EXERCISE 1: Name every person mentioned by name in the Ruth 4 reading within the devotion below.

TEXT SHOWN:
+ + + +
Ruth Series: Of Law Courts and David’s Line

Devotion by Graeme Harrison)

PRAYER:       The workshop of the Carpenter


O Christ, the Master Carpenter,

who at the last through wood and nails

purchased our whole salvation;

wield well your tools in the workshop of your world,

so that we, who come rough-hewn to your bench,

may here be fashioned to a truer beauty by your hand.

We ask this in your name and for your sake. Amen.

A prayer of the Iona Community, Scotland


Read:

Ruth 4:1-16. Read this 3 times, each time asking God’s help and thinking about those words or phrases that leap out at you.

1Meanwhile Boaz went up to the town gate and sat down there just as the guardian-redeemer he had mentioned came along. Boaz said, “Come over here, my friend, and sit down.” So he went over and sat down.

2Boaz took ten of the elders of the town and said, “Sit here,” and they did so. 3Then he said to the guardian-redeemer, “Naomi, who has come back from Moab, is selling the piece of land that belonged to our relative Elimelek. 4I thought I should bring the matter to your attention and suggest that you buy it in the presence of these seated here and in the presence of the elders of my people. If you will redeem it, do so. But if you will not, tell me, so I will know. For no one has the right to do it except you, and I am next in line.”

“I will redeem it,” he said.

5Then Boaz said, “On the day you buy the land from Naomi, you also acquire Ruth the Moabite, the dead man’s widow, in order to maintain the name of the dead with his property.”

6At this, the guardian-redeemer said, “Then I cannot redeem it because I might endanger my own estate. You redeem it yourself. I cannot do it.”

7(Now in earlier times in Israel, for the redemption and transfer of property to become final, one party took off his sandal and gave it to the other. This was the method of legalizing transactions in Israel.)

8So the guardian-redeemer said to Boaz, “Buy it yourself.” And he removed his sandal.
+ + + +
RECORDS FOR THE EXERCISE:
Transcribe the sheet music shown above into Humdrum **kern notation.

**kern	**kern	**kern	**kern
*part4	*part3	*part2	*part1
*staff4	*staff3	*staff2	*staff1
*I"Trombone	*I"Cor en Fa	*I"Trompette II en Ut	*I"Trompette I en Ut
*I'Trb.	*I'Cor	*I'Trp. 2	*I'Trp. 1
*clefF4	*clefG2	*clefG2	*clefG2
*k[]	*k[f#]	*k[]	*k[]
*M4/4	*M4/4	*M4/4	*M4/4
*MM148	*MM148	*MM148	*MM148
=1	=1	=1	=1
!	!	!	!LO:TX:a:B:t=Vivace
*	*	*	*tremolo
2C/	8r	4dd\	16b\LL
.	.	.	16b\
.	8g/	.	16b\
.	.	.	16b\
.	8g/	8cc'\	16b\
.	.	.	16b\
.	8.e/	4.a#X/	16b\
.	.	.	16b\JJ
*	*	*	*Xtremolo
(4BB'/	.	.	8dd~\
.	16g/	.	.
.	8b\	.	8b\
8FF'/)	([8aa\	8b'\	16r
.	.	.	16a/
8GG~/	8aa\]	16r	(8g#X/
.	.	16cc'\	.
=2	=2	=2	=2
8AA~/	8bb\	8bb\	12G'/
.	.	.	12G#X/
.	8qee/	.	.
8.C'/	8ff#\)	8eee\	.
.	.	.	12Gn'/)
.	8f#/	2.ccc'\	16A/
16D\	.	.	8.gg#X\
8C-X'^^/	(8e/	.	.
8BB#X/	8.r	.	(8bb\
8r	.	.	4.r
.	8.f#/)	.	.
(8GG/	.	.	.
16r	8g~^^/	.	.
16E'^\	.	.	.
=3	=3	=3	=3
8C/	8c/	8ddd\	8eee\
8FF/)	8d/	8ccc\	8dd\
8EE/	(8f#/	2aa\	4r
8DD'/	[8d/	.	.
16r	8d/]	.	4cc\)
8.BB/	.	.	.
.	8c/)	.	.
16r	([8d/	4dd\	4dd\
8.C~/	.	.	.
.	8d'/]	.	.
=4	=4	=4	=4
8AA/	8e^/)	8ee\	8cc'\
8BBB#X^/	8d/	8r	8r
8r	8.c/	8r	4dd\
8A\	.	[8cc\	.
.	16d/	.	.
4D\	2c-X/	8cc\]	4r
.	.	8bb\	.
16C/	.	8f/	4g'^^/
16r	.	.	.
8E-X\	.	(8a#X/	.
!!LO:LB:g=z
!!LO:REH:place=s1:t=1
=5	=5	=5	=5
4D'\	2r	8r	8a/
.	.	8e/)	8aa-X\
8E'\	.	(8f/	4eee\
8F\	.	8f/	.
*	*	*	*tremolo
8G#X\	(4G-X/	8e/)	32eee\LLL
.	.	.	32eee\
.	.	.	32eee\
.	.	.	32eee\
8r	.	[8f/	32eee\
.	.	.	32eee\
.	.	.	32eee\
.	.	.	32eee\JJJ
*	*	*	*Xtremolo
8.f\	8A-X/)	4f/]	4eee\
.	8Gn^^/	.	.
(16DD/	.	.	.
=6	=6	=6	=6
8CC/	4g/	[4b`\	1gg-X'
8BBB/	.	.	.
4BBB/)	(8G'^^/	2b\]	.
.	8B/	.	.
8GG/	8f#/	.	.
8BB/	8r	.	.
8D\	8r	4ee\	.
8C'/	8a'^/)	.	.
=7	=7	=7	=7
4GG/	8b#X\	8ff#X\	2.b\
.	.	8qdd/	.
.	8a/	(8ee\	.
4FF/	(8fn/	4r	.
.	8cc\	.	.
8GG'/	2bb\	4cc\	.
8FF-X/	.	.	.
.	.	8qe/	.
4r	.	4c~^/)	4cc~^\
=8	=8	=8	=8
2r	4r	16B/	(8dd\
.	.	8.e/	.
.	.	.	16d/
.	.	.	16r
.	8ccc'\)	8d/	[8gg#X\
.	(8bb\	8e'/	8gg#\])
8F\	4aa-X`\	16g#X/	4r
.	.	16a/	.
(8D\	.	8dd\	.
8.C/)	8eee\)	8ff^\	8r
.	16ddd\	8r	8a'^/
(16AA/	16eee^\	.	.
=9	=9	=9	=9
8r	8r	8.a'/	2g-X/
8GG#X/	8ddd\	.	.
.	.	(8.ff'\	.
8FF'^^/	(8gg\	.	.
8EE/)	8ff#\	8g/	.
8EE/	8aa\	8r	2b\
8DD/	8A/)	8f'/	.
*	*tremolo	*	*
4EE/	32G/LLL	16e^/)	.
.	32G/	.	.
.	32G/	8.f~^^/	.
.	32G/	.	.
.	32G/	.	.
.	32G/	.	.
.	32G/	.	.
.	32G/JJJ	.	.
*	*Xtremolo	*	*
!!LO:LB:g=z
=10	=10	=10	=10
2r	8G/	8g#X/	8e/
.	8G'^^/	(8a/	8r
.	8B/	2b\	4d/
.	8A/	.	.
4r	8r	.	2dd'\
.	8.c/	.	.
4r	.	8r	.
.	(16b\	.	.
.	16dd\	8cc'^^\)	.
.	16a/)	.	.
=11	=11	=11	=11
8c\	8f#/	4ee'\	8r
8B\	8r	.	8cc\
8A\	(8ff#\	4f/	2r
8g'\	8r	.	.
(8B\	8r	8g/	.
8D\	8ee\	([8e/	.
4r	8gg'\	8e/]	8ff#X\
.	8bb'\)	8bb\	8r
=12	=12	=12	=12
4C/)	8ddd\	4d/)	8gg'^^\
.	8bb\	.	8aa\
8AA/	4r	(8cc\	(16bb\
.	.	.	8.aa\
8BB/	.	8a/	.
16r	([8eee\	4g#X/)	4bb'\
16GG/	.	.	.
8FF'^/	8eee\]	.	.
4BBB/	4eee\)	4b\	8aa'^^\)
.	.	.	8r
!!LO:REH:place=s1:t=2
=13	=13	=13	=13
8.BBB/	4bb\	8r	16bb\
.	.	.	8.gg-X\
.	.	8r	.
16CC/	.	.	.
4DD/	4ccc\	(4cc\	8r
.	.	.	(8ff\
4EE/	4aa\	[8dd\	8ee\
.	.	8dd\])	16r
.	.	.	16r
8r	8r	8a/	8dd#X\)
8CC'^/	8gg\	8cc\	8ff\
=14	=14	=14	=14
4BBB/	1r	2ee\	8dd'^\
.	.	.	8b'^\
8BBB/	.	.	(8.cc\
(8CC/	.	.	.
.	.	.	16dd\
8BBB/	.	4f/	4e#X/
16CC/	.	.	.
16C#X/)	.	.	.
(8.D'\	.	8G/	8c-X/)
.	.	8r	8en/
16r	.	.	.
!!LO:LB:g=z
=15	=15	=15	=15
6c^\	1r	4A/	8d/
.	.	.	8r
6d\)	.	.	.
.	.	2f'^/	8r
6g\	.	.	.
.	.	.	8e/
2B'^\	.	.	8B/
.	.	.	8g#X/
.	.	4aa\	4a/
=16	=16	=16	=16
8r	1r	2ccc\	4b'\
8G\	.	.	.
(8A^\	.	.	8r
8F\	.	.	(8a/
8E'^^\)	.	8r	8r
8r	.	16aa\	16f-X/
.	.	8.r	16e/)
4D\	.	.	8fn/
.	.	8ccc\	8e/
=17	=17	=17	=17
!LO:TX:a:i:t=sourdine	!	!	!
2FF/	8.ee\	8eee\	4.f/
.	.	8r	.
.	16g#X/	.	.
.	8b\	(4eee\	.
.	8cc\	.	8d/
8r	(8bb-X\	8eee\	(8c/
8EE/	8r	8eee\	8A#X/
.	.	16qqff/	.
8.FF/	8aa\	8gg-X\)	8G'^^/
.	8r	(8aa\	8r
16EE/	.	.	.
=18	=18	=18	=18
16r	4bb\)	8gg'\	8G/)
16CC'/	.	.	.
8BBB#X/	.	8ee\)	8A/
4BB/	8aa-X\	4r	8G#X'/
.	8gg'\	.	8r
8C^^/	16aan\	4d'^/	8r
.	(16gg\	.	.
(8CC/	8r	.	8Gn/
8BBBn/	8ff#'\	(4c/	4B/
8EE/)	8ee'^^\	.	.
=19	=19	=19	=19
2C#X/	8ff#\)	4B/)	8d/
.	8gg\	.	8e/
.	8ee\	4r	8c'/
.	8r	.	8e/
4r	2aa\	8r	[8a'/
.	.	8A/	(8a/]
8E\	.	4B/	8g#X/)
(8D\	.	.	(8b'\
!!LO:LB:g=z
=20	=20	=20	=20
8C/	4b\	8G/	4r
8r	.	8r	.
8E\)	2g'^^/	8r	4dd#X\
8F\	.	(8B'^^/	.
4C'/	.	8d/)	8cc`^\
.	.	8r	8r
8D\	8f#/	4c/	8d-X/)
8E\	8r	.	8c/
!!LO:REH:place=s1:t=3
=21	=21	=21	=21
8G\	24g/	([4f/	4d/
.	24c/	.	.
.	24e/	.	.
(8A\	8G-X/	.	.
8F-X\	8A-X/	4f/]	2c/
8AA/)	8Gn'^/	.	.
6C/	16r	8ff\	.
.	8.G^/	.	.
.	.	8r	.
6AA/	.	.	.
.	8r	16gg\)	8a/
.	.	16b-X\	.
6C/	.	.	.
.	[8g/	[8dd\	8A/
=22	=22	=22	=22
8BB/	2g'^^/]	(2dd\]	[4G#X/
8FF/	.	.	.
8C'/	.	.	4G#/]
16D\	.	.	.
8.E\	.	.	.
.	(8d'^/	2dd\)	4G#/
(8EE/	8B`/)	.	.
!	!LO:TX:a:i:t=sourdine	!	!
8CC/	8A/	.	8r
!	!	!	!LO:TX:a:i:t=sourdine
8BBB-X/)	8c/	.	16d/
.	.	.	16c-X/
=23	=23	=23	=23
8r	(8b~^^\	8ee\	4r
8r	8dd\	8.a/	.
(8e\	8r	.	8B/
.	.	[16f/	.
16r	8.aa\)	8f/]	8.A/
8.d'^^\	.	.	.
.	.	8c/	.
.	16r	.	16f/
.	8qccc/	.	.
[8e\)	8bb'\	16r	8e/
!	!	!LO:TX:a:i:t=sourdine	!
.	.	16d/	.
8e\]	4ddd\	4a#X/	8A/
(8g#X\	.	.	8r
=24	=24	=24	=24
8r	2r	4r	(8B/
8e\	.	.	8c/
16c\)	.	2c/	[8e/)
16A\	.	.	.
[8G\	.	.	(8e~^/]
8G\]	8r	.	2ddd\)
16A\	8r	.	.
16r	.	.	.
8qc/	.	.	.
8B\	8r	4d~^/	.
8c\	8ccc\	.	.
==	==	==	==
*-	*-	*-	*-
+ + + +
EXERCISE 2: Gather each line from the rows above that contains the string "kern".

FINAL ANSWER 1: Boaz, Naomi, Elimelek, Ruth

FINAL ANSWER 2:
Transcribe the sheet music shown above into Humdrum **kern notation.
**kern	**kern	**kern	**kern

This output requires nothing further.